**Consegna:** Ricopia senza alcuna modifica le righe comprese tra quella che contiene "Rendered at 1241 by 1754 pixels." e quella che contiene "text ('p-value =', 0.0) [118, 504, 1122, 528]", estremi inclusi.

**Voci fornite:**

----

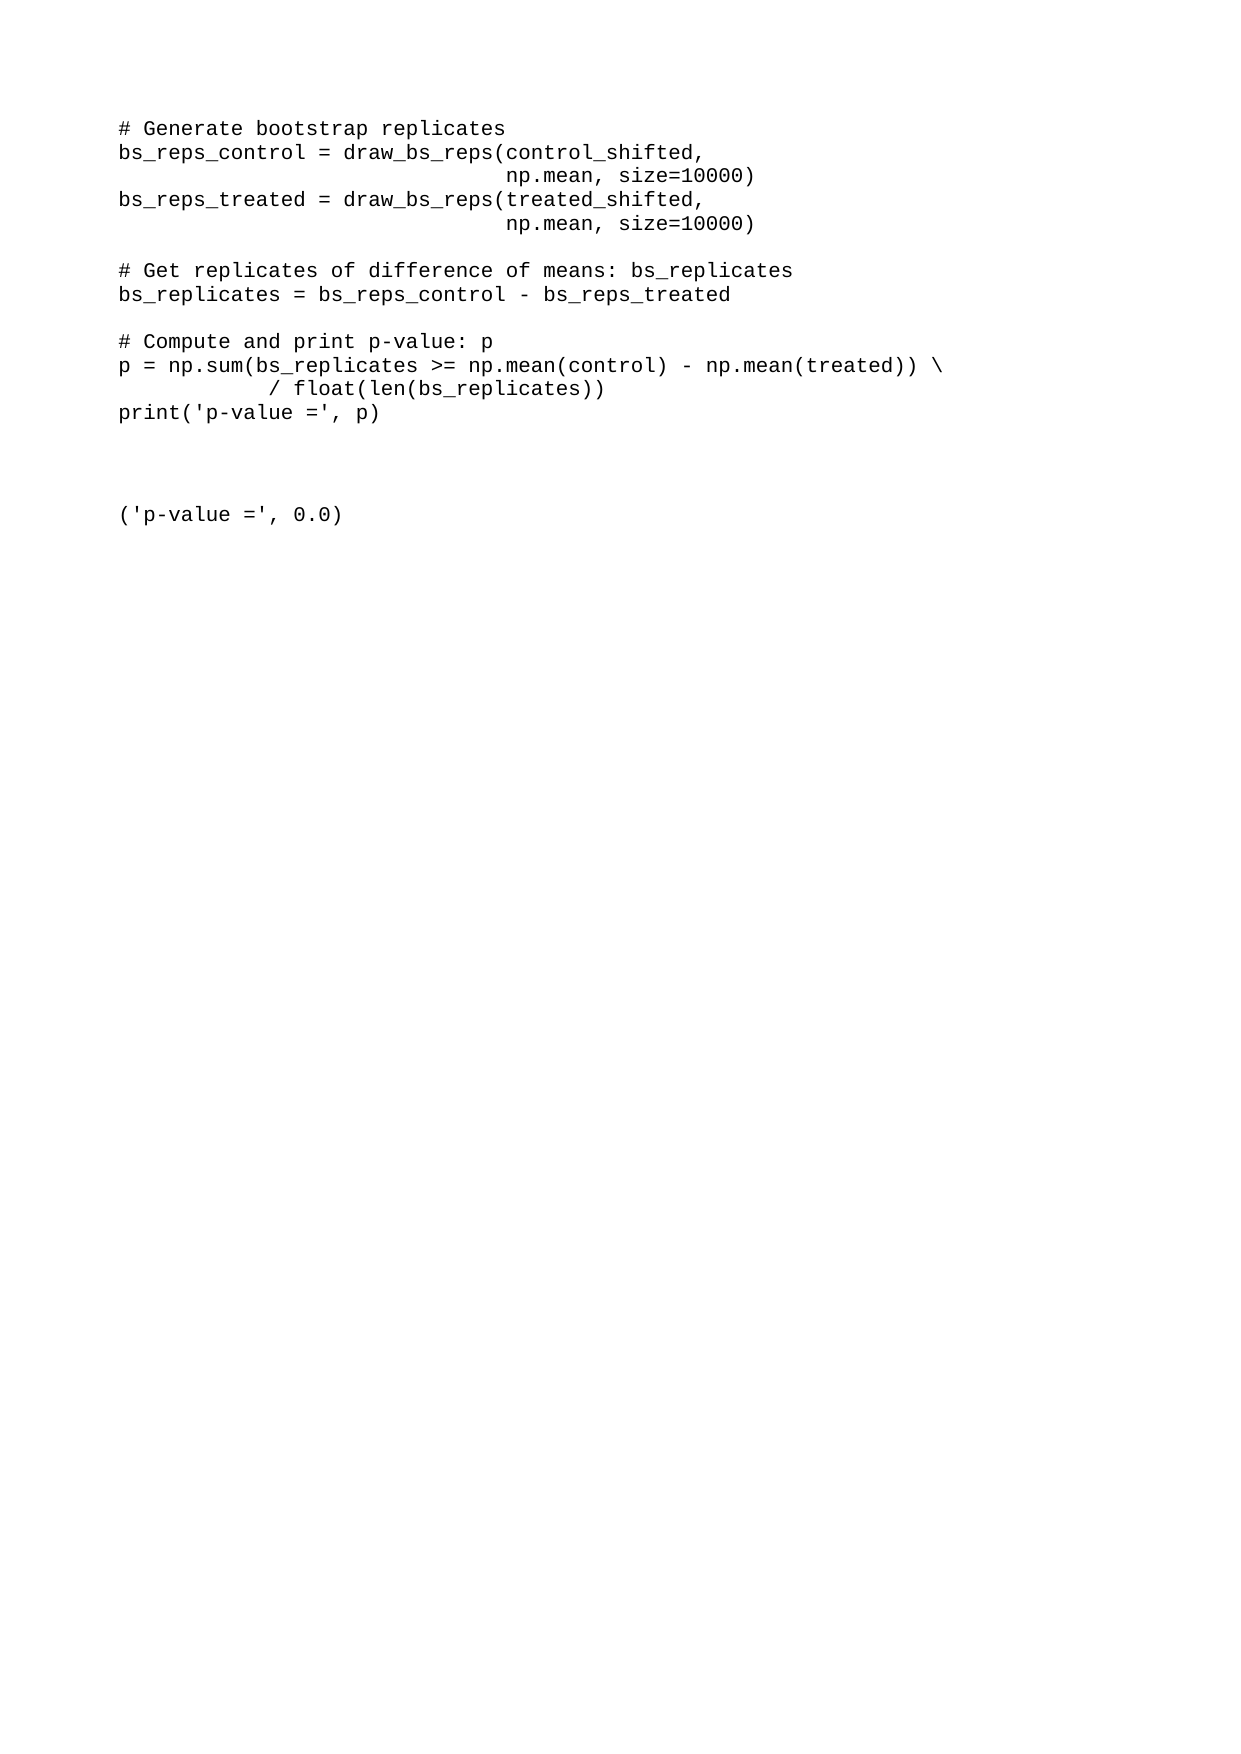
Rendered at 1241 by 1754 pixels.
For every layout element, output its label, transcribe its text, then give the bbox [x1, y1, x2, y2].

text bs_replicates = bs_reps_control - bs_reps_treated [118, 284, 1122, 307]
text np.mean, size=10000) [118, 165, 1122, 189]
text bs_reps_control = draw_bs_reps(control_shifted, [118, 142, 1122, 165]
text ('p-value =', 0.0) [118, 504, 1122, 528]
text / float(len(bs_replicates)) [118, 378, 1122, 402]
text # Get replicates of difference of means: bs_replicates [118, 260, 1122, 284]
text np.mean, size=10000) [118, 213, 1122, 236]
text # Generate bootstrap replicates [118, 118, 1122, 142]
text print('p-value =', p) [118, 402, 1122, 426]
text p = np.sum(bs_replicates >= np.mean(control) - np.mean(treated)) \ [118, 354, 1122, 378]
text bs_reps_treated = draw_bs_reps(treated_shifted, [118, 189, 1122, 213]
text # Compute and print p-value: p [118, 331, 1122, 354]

----

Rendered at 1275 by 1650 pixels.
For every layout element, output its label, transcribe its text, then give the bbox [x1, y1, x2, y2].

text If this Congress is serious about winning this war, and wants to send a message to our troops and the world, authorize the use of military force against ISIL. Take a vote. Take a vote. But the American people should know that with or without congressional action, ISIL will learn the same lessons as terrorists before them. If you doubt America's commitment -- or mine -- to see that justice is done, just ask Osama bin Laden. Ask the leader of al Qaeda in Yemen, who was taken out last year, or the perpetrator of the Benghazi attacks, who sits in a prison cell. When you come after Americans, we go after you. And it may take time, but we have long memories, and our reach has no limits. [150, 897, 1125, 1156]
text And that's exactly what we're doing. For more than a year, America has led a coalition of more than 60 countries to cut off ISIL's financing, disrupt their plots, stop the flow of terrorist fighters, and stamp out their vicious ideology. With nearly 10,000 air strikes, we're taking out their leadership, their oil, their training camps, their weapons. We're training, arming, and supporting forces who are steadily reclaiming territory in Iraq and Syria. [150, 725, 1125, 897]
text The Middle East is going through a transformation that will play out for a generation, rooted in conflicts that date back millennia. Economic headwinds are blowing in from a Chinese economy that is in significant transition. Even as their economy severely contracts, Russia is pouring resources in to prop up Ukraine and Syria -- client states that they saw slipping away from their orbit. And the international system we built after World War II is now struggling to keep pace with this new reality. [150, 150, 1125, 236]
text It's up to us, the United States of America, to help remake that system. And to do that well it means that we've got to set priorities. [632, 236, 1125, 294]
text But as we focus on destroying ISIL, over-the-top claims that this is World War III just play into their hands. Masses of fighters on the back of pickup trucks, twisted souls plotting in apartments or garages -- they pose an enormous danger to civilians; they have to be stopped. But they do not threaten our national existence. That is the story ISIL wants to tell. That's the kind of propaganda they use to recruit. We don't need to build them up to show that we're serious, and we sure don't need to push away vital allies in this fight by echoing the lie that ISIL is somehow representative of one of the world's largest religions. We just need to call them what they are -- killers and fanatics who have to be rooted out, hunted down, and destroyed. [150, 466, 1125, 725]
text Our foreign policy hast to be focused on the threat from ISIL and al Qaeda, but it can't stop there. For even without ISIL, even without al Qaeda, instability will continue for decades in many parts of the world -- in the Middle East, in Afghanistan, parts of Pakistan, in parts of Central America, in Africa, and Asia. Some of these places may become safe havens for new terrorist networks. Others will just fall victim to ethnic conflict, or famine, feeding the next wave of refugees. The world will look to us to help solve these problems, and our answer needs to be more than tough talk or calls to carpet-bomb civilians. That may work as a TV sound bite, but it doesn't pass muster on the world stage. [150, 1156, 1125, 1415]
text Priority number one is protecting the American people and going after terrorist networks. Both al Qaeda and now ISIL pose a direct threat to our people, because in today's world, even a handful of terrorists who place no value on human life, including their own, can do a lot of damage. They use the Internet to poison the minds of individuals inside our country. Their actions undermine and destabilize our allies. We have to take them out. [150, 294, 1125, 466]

----

**Soluzione:**
Rendered at 1241 by 1754 pixels.
For every layout element, output its label, transcribe its text, then give the bbox [x1, y1, x2, y2].

text bs_replicates = bs_reps_control - bs_reps_treated [118, 284, 1122, 307]
text np.mean, size=10000) [118, 165, 1122, 189]
text bs_reps_control = draw_bs_reps(control_shifted, [118, 142, 1122, 165]
text ('p-value =', 0.0) [118, 504, 1122, 528]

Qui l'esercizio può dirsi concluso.